The config file might look like
smtp.mailgun.org [email protected]: xxxxxxxxxxxxxxxxxxxxxxxxxxxxxxxx-xxxxxxxx-xxxxxxxx
Lock down the permissions of the credentials file then load it into postfix.
sudo chmod 600 /etc/postfix/sasl_passwd
sudo postmap /etc/postfix/sasl_passwd
Configure domain mapping
sudo nano /etc/postfix/generic
with your domain and your mailgun SMTP server.

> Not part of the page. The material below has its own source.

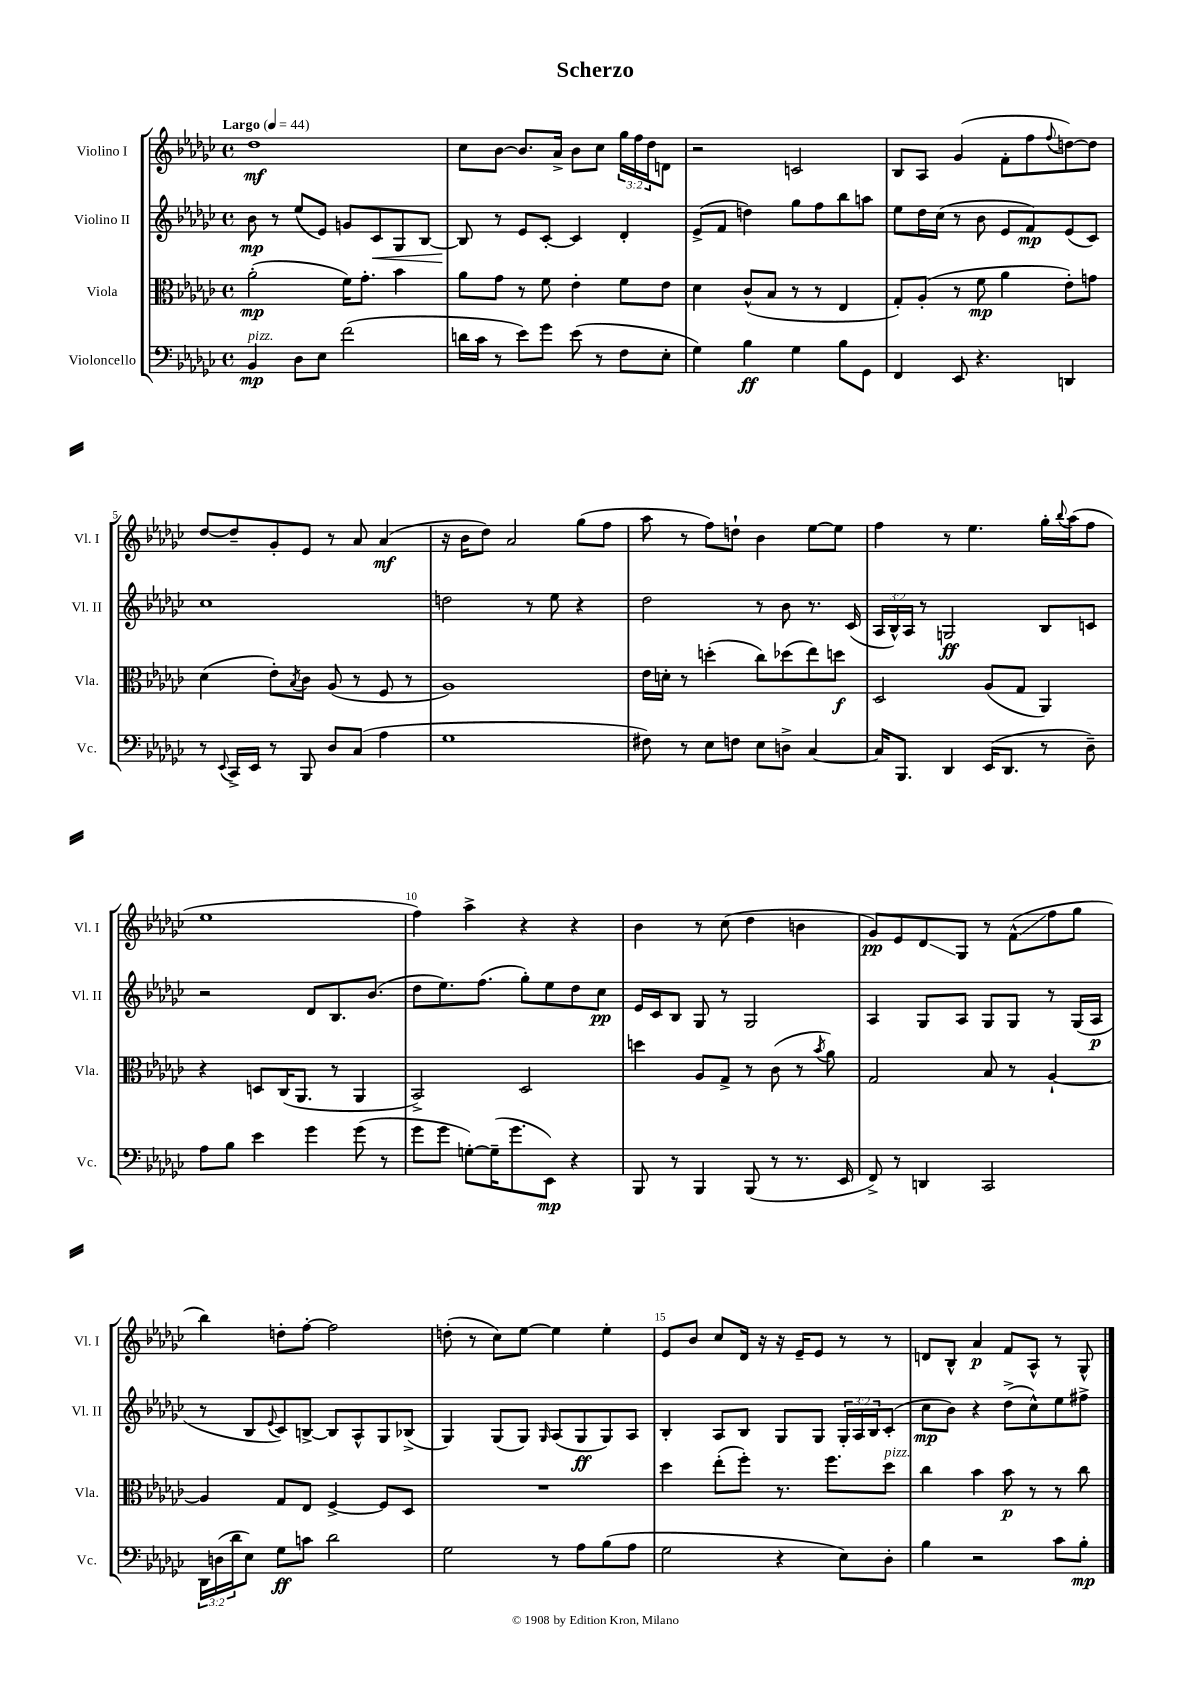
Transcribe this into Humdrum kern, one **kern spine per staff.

@example.com no-reply@[smtp.mailgun.org]:587
then load that into postfix
sudo postmap /etc/postfix/generic
Finally, configure postfix by adding these lines to /etc/postfix/main.cf
(or editing the corresponding lines for any settings that already exist). Replace smtp.mailgun.org
with your mailgun SMTP domain.
sudo nano /etc/postfix/main.cf
relayhost = [smtp.mailgun.org]:587
mydestination = localhost.localdomain, localhost
smtp_sasl_auth_enable = yes
smtp_sasl_password_maps = hash:/etc/postfix/sasl_passwd
smtp_sasl_security_options = noanonymous
smtp_sasl_tls_security_options = noanonymous
smtp_sasl_mechanism_filter = AUTH LOGIN
smtp_tls_note_starttls_offer = yes
smtp_generic_maps = hash:/etc/postfix/generic
Reload this new config into postfix with
sudo systemctl restart postfix
You should be all set up to send mail from your server! To test it’s working, you can send a test email to [email protected]
with the mail
command:
echo "Test message from postfix" | mail -s "Test message" [email protected]
If you don’t get an email within a few seconds, something’s broken! Check your spam email folder, the Mailgun UI, and logs in /var/loc/mail*
mdadm
Now that we can send email from our server, the next step is to tell our disk monitoring software to use it. We’ll start with mdadm, which monitors the health of your RAID array.
Edit the mdadm config
sudo nano /etc/mdadm/mdadm.conf
and add/modify the MAILADDR
setting to the recipient address alerts should be sent to:
MAILADDR [email protected]
then do a quick test with
mdadm --monitor --test --oneshot /dev/md0
(where /dev/md0
is a RAID array). You should get an email in your [email protected]
inbox.
That’s all you need to do to have mdadm send email notification of any errors found during a check. However, it’s not uncommon for mdadm to be configured incorrectly and not be performing checks! So it’s worth checking regular checks are set up. Unfortunately this depends on your OS, but on Ubuntu 22.04 you can check for an entry under
sudo systemctl list-timers mdcheck_start
smartd
While mdadm will tell you when a disk has failed, there might be advanced warning of this in the disk’s SMART statistics. smartd is a service that can monitor these statistics and alert you if any fall out of compliance.
You may need to install smartmontools first if the smartd
command isn’t found:
sudo apt install smartmontools
Modify the configuration file:
sudo nano /etc/smartd.conf
The file contains lots of commented example configurations, plus potentially an uncommented line beginning with DEVICESCAN
. smartd can only handle a single DEVICESCAN
directive, so comment any existing lines out then add
DEVICESCAN -o on -H -l error -l selftest -t -M test -m [email protected]
This setting will do the following
-o on
: Enable monitoring.-H
: Check SMART attributes for pre-failure conditions.-l error -l selftest
: Check for errors as well as failed test results.-t
: Check changes in SMART attributes.-m [email protected]
: Send email alerts to this address.-M test
: Send a test email when smartd is started.
To test this setup restart the smartd service:
sudo systemctl restart smartd
You should get one email for each disk. You can leave config setting as-is, or remove ` -M test from
/etc/smartd.conf` to get email alerts only for errors (not for service restarts).